━━━ Records provided

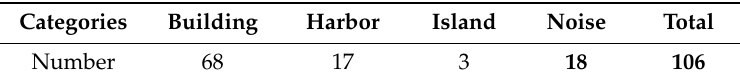
Table 4. The categories of false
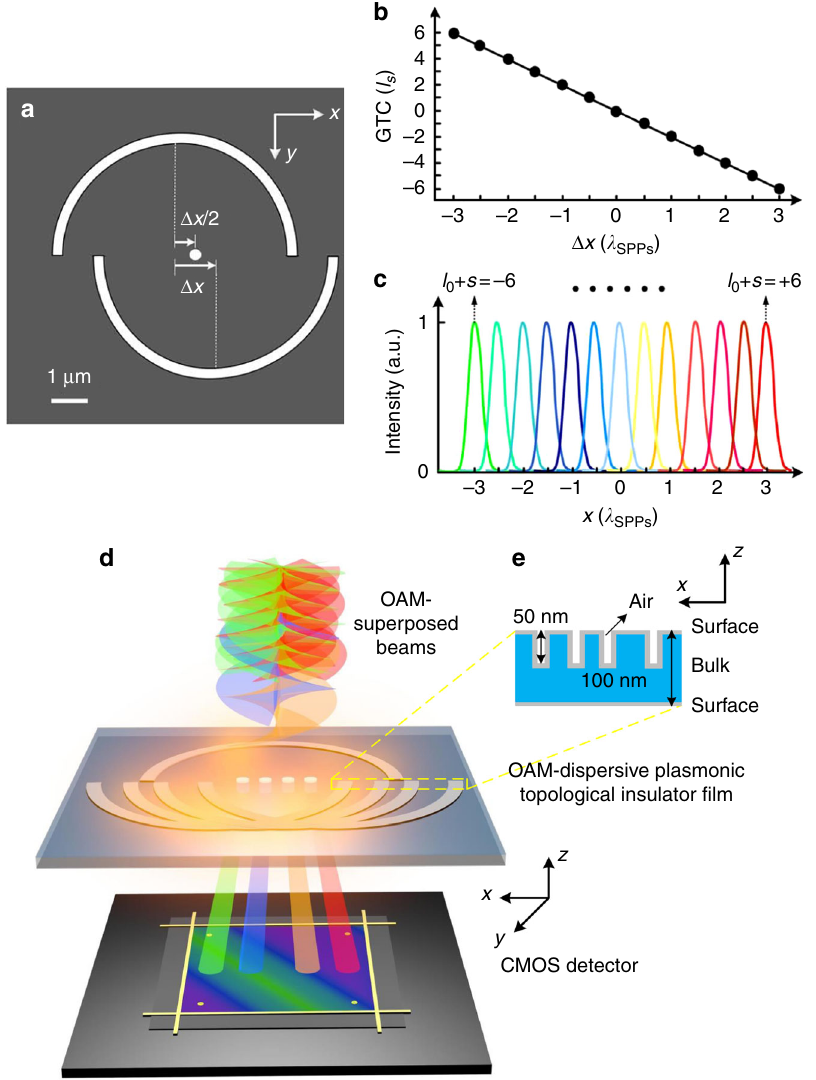
Fig. 1 Principle of OAM nanometrology in a plasmonic topological insulator fi lm. a The schematic design of different GTCs by shifting one half of a circular nanogroove with respect to the other along the breaking line. The GTCs are inspected in the middle of the transverse shifts ( Δ x /2), where Δ x is the shifting distance. b The linear dependence of the GTC ( l S ) on the transverse shift ( Δ x ) of the two semi-circular nanogrooves. λ SPPs represents the SPPs wavelength. c The intensity cross-sections in the transverse shift direction (the x -axis) of plasmonic fi elds excited by illuminating optical beams with incident angular momentum modes ( l 0 + s ) ranging from − 6 to + 6 on displaced semi-circular nanogrooves with the GTCs ( l S ) ranging from + 6 to − 6, respectively. d The schematic of CMOS-integratable OAM nanometrology. An ultrathin OAM-dispersive plasmonic topological insulator fi lm is constituted by spatially shifted semi-circular nanogrooves and mode-sorting nanoapertures, through which the OAM-superposed beams are spatially separated and directly measured by a CMOS detector in the far- fi eld region. e The multilayer structure of the topological insulator thin fi lm as well as the cross-section of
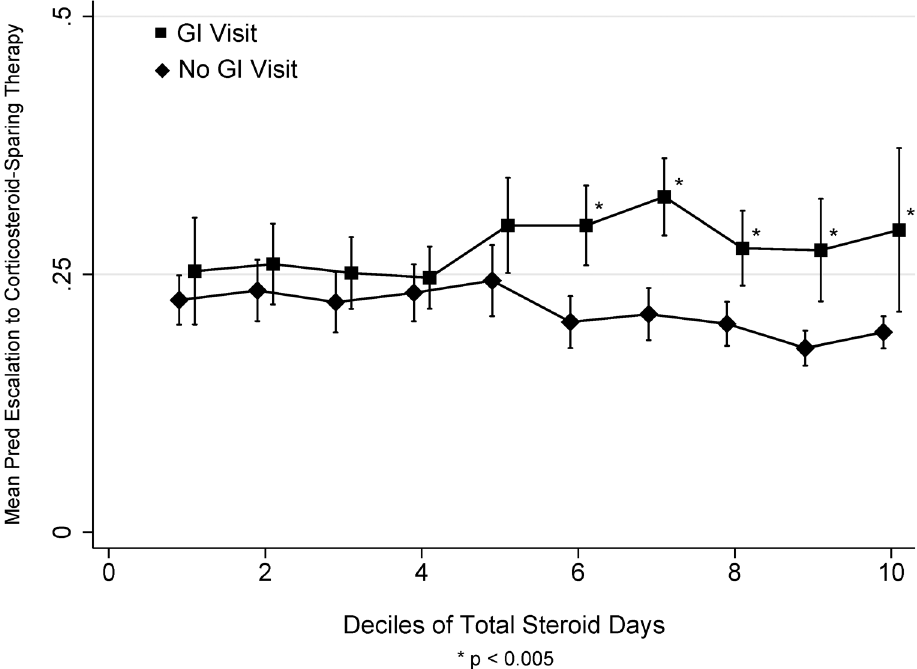
Fig 3. Mean predicted likelihood of escalation to corticosteroid-sparing therapy by deciles of Total Steroid Days among Veterans with a GI visit (square) vs. no GI visit (diamond) during the study period. Vertical lines (slightly offset for better visibility) represent 95% Confidence Intervals. Predicted escalation adjusted for age, male gender, the use of CS vs. IS, and clustering by facility.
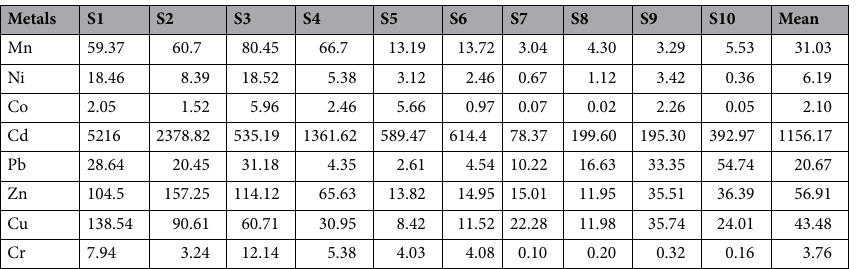
Table 6. Enrichment factors for analyzed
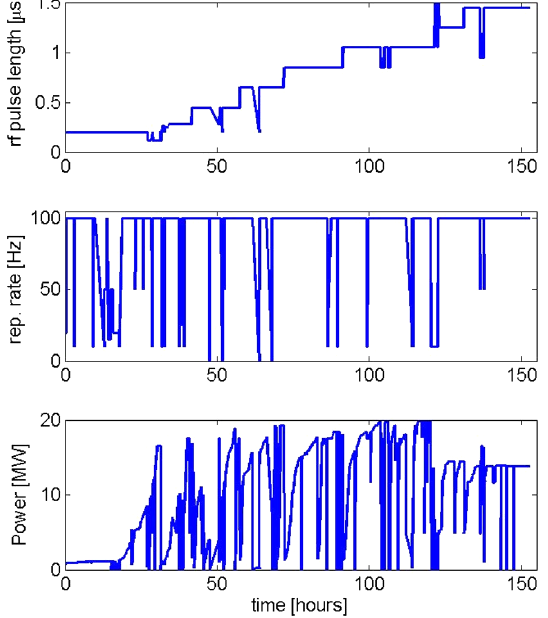
FIG. 23. rf pulse length, input power, and repetition rate as a function of time during the high power test.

━━━━━━

**How to complete this task**
Please give the number of lines in the data where "during" appears, without any other words.

**Worked solution**
2